*Dataset extract*:
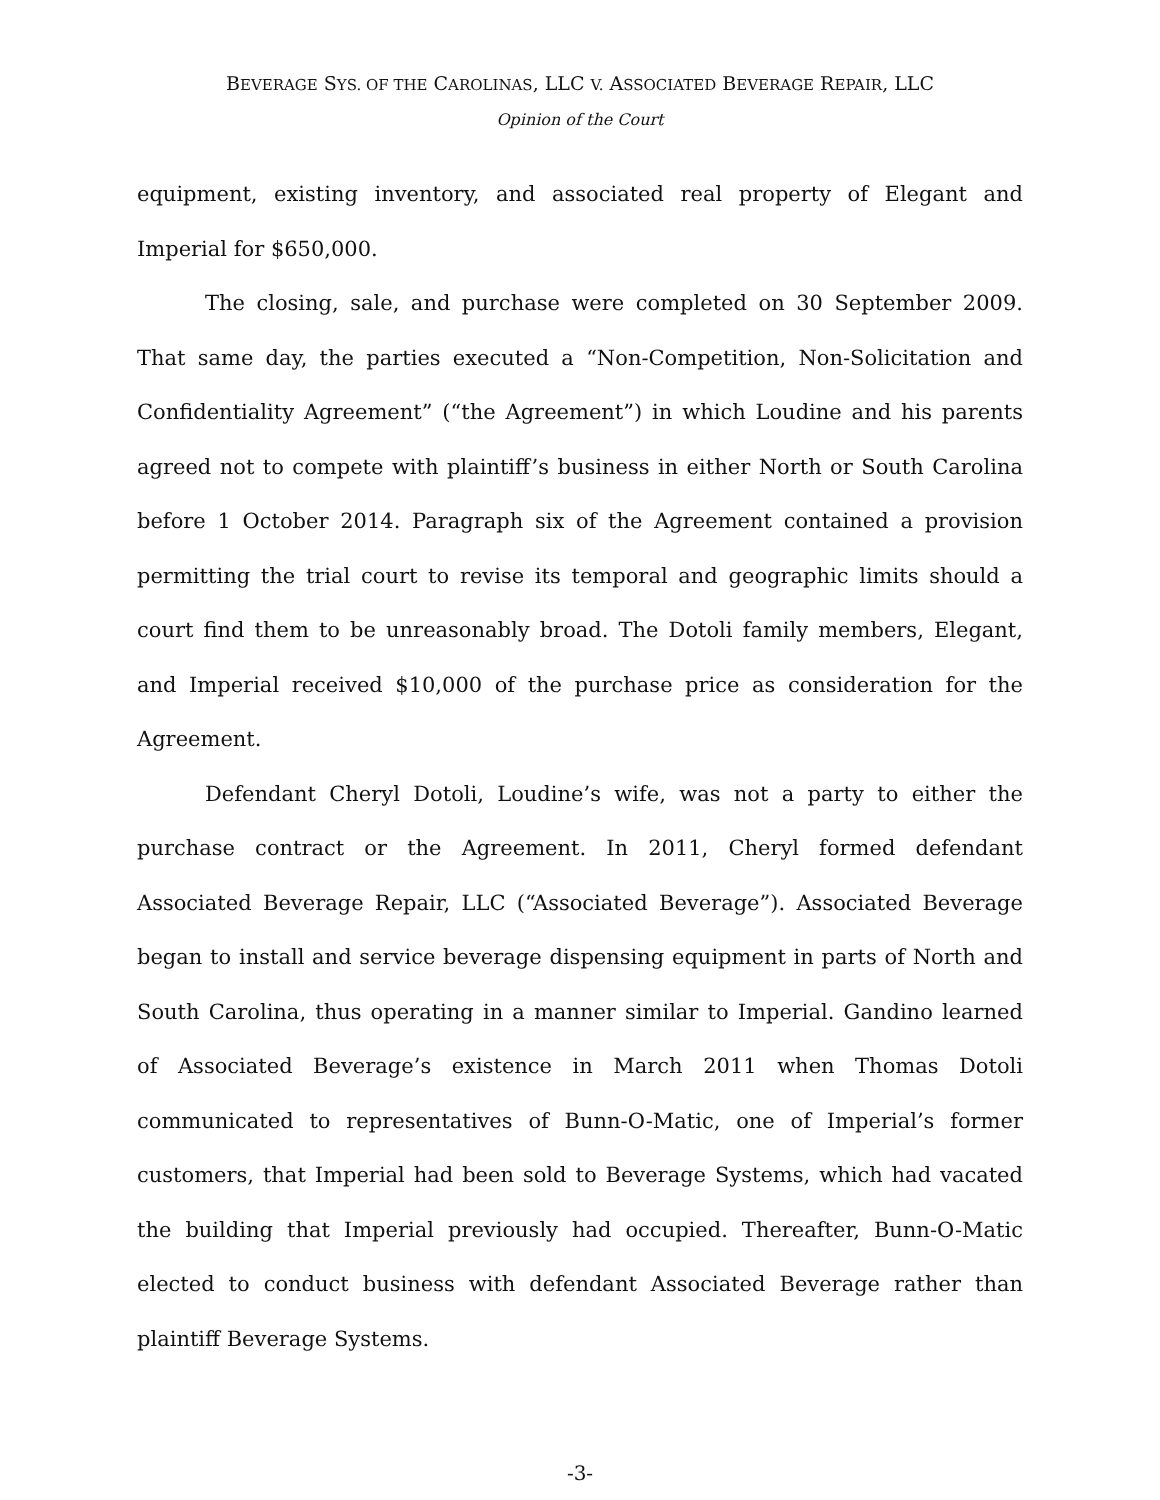BEVERAGE SYS. OF THE CAROLINAS, LLC V. ASSOCIATED BEVERAGE REPAIR, LLC
Opinion of the Court
equipment, existing inventory, and associated real property of Elegant and Imperial for $650,000.
The closing, sale, and purchase were completed on 30 September 2009. That same day, the parties executed a “Non-Competition, Non-Solicitation and Confidentiality Agreement” (“the Agreement”) in which Loudine and his parents agreed not to compete with plaintiff’s business in either North or South Carolina before 1 October 2014. Paragraph six of the Agreement contained a provision permitting the trial court to revise its temporal and geographic limits should a court find them to be unreasonably broad. The Dotoli family members, Elegant, and Imperial received $10,000 of the purchase price as consideration for the Agreement.
Defendant Cheryl Dotoli, Loudine’s wife, was not a party to either the purchase contract or the Agreement. In 2011, Cheryl formed defendant Associated Beverage Repair, LLC (“Associated Beverage”). Associated Beverage began to install and service beverage dispensing equipment in parts of North and South Carolina, thus operating in a manner similar to Imperial. Gandino learned of Associated Beverage’s existence in March 2011 when Thomas Dotoli communicated to representatives of Bunn-O-Matic, one of Imperial’s former customers, that Imperial had been sold to Beverage Systems, which had vacated the building that Imperial previously had occupied. Thereafter, Bunn-O-Matic elected to conduct business with defendant Associated Beverage rather than plaintiff Beverage Systems.
-3-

*Problem*: Without the pictures, repeat the entries above line by line, from the first through the one that contains "The closing, sale, and", both ends included.

*Response to the exercise*:
BEVERAGE SYS. OF THE CAROLINAS, LLC V. ASSOCIATED BEVERAGE REPAIR, LLC
Opinion of the Court
equipment, existing inventory, and associated real property of Elegant and Imperial for $650,000.
The closing, sale, and purchase were completed on 30 September 2009. That same day, the parties executed a “Non-Competition, Non-Solicitation and Confidentiality Agreement” (“the Agreement”) in which Loudine and his parents agreed not to compete with plaintiff’s business in either North or South Carolina before 1 October 2014. Paragraph six of the Agreement contained a provision permitting the trial court to revise its temporal and geographic limits should a court find them to be unreasonably broad. The Dotoli family members, Elegant, and Imperial received $10,000 of the purchase price as consideration for the Agreement.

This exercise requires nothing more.